Walt Whitman owes his importance in literature to the systematic expulsion from his writings of all contractile elements. The only sentiments he allowed himself to express were of the expansive order; and he expressed these in the first person, not as your mere monstrously conceited individual might so express them, but vicariously for all men, so that a passionate and mystic ontological emotion suffuses his words, and ends by persuading the reader that men and women, life and death, and all things are divinely good.

Thus it has come about that many persons to-day regard Walt Whitman as the restorer of the eternal natural religion. He has infected them with his own love of comrades, with his own gladness that he and they exist. Societies are actually formed for his cult; a periodical organ exists for its propagation, in which the lines of orthodoxy and heterodoxy are already beginning to be drawn;39 hymns are written by others in his peculiar prosody; and he is even explicitly compared with the founder of the Christian religion, not altogether to the advantage of the latter.

Whitman is often spoken of as a “pagan.” The word nowadays means sometimes the mere natural animal man without a sense of sin; sometimes it means a Greek or Roman with his own peculiar religious consciousness. In neither of these senses does it fitly define this poet. He is more than your mere animal man who has not tasted of the tree of good and evil. He is aware enough of sin for a swagger to be present in his indifference towards it, a conscious pride in his freedom from flexions and contractions, which your genuine pagan in the first sense of the word would never show.

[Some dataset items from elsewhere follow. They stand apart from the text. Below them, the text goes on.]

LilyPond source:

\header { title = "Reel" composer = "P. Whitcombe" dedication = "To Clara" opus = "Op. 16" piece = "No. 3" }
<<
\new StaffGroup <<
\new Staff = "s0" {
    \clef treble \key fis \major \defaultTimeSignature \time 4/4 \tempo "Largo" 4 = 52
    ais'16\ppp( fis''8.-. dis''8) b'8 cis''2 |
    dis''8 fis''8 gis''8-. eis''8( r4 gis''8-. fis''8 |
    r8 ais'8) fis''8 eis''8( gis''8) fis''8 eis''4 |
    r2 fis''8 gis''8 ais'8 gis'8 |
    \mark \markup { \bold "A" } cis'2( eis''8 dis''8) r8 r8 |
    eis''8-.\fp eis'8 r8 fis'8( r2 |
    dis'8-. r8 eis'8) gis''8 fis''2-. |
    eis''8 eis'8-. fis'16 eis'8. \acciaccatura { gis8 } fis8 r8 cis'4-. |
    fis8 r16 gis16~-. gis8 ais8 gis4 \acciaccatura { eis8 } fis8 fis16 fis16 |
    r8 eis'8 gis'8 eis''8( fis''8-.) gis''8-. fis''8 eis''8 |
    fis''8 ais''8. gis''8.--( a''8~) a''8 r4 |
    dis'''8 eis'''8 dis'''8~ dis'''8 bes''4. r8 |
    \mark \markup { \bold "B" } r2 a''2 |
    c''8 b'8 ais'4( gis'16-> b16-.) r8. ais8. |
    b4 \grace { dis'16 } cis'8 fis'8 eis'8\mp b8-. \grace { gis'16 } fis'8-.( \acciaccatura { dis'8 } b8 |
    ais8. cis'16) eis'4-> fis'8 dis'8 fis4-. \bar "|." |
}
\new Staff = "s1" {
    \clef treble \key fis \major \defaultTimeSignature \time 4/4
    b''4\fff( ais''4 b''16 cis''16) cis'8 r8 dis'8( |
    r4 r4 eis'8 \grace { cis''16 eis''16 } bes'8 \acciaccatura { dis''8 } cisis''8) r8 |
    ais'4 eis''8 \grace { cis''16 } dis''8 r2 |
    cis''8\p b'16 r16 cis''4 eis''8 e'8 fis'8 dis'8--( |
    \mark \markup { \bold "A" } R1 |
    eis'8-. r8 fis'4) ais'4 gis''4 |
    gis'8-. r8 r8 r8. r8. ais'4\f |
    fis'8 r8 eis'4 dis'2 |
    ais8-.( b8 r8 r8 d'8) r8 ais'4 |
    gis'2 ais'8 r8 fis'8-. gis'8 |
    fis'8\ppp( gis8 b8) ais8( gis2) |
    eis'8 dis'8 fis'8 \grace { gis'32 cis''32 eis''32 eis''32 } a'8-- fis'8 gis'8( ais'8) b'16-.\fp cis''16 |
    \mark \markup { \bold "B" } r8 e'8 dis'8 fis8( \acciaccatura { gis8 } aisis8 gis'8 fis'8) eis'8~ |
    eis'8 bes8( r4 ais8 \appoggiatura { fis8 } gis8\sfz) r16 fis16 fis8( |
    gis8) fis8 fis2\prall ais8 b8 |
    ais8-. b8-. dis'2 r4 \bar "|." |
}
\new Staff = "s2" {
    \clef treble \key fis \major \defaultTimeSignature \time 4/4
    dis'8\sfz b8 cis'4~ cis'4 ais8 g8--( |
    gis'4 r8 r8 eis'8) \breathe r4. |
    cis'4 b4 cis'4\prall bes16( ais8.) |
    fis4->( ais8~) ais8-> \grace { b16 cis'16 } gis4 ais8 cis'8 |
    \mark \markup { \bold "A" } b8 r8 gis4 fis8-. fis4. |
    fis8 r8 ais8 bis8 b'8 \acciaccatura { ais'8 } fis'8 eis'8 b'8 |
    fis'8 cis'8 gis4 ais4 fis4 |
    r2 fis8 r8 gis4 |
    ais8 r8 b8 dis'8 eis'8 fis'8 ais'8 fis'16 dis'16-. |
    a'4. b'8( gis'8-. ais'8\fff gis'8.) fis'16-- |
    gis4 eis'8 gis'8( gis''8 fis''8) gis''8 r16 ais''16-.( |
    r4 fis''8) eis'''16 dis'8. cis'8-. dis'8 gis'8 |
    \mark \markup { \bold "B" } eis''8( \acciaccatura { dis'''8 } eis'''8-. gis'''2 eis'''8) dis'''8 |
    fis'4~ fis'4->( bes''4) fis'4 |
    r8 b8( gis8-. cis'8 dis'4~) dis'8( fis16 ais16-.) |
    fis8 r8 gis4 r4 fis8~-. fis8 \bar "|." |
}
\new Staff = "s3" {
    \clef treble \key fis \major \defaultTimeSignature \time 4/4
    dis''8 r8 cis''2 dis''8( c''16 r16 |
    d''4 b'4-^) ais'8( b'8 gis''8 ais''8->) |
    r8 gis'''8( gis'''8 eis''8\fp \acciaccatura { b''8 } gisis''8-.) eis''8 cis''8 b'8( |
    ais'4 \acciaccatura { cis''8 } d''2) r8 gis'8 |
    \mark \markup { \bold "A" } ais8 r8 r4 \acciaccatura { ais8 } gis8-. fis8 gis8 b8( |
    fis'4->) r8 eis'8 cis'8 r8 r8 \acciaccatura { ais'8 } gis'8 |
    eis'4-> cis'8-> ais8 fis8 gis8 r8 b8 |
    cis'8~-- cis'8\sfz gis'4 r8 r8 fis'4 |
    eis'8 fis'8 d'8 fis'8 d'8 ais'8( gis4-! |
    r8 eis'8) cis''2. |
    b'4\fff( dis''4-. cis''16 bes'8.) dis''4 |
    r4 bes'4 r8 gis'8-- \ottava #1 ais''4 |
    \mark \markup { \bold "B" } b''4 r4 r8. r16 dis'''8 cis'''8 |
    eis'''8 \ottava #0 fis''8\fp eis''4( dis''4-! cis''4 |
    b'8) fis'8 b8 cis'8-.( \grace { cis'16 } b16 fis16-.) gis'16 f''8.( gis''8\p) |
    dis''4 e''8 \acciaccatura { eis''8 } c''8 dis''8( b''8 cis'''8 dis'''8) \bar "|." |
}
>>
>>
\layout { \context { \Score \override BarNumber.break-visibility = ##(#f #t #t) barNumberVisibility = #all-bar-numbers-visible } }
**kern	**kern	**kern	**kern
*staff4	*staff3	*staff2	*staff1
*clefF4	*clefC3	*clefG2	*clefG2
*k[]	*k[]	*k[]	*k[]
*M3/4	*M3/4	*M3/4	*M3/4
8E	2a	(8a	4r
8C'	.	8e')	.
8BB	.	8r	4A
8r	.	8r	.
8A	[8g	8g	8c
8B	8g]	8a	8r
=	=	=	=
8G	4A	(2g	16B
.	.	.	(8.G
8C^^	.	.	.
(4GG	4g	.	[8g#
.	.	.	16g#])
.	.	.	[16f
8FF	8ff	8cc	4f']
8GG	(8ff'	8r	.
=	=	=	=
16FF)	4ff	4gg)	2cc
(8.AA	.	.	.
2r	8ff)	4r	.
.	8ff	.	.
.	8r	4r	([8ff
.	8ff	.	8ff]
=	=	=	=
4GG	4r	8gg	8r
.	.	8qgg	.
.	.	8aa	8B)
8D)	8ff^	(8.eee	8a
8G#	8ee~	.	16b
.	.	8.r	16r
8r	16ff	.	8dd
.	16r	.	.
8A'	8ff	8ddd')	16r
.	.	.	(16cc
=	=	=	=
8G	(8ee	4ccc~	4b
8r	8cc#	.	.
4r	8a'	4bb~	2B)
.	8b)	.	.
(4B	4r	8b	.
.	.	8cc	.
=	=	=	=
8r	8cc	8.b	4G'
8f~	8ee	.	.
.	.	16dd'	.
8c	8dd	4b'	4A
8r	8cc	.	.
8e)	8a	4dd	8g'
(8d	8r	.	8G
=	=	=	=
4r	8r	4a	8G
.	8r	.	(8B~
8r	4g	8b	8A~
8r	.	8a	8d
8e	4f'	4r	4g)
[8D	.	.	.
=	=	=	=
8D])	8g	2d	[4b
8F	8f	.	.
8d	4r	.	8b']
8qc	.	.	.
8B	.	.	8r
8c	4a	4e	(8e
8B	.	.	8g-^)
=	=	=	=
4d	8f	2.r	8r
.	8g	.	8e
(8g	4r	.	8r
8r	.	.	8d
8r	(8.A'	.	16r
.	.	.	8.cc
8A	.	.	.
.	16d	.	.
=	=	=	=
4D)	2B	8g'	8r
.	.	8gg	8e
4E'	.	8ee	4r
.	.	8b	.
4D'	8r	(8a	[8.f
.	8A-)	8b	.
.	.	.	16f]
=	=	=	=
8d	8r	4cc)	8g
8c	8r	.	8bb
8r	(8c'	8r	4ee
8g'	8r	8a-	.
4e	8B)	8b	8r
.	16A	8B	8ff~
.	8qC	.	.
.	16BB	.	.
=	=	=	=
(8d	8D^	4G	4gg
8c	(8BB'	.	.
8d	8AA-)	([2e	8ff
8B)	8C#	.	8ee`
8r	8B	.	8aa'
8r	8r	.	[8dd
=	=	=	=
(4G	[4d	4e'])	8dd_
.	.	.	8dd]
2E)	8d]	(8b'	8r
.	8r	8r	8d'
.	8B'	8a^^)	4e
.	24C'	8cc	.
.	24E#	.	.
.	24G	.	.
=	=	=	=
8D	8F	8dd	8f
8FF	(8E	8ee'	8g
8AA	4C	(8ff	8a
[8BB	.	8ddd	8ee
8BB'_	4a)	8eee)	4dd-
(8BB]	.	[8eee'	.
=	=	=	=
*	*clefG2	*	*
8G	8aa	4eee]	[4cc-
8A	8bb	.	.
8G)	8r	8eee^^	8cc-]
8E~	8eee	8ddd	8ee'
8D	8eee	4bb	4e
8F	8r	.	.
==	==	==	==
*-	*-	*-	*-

30Mark Rutherford's Deliverance, London, 1885, pp. 196, 198.
31In his book (too little read, I fear), Natural Religion, 3d edition, Boston, 1886, pp. 91, 122.
32C. Hilty: Glück, dritter Theil, 1900, p. 18.
33The Soul; its Sorrows and its Aspirations, 3d edition, 1852, pp. 89, 91.
34I once heard a lady describe the pleasure it gave her to think that she “could always cuddle up to God.”
35John Weiss: Life of Theodore Parker, i. 152, 32.
36Starbuck: Psychology of Religion, pp. 305, 306.
37“I know not to what physical laws philosophers will some day refer the feelings of melancholy. For myself, I find that they are the most voluptuous of all sensations,” writes Saint Pierre, and accordingly he devotes a series of sections of his work on Nature to the Plaisirs de la Ruine, Plaisirs des Tombeaux, Ruines de la Nature, Plaisirs de la Solitude—each of them more optimistic than the last. This finding of a luxury in woe is very common during adolescence. The truth-telling Marie Bashkirtseff expresses it well:— “In this depression and dreadful uninterrupted suffering, I don't condemn life. On the contrary, I like it and find it good. Can you believe it? I find everything good and pleasant, even my tears, my grief. I enjoy weeping, I enjoy my despair. I enjoy being exasperated and sad. I feel as if these were so many diversions, and I love life in spite of them all. I want to live on. It would be cruel to have me die when I am so accommodating. I cry, I grieve, and at the same time I am pleased—no, not exactly that—I know not how to express it. But everything in life pleases me. I find everything agreeable, and in the very midst of my prayers for happiness, I find myself happy at being miserable. It is not I who undergo all this—my body weeps and cries; but something inside of me which is above me is glad of it all.” Journal de Marie Bashkirtseff, i. 67.
38R. M. Bucke: Cosmic Consciousness, pp. 182-186, abridged.
39I refer to The Conservator, edited by Horace Traubel, and published monthly at Philadelphia.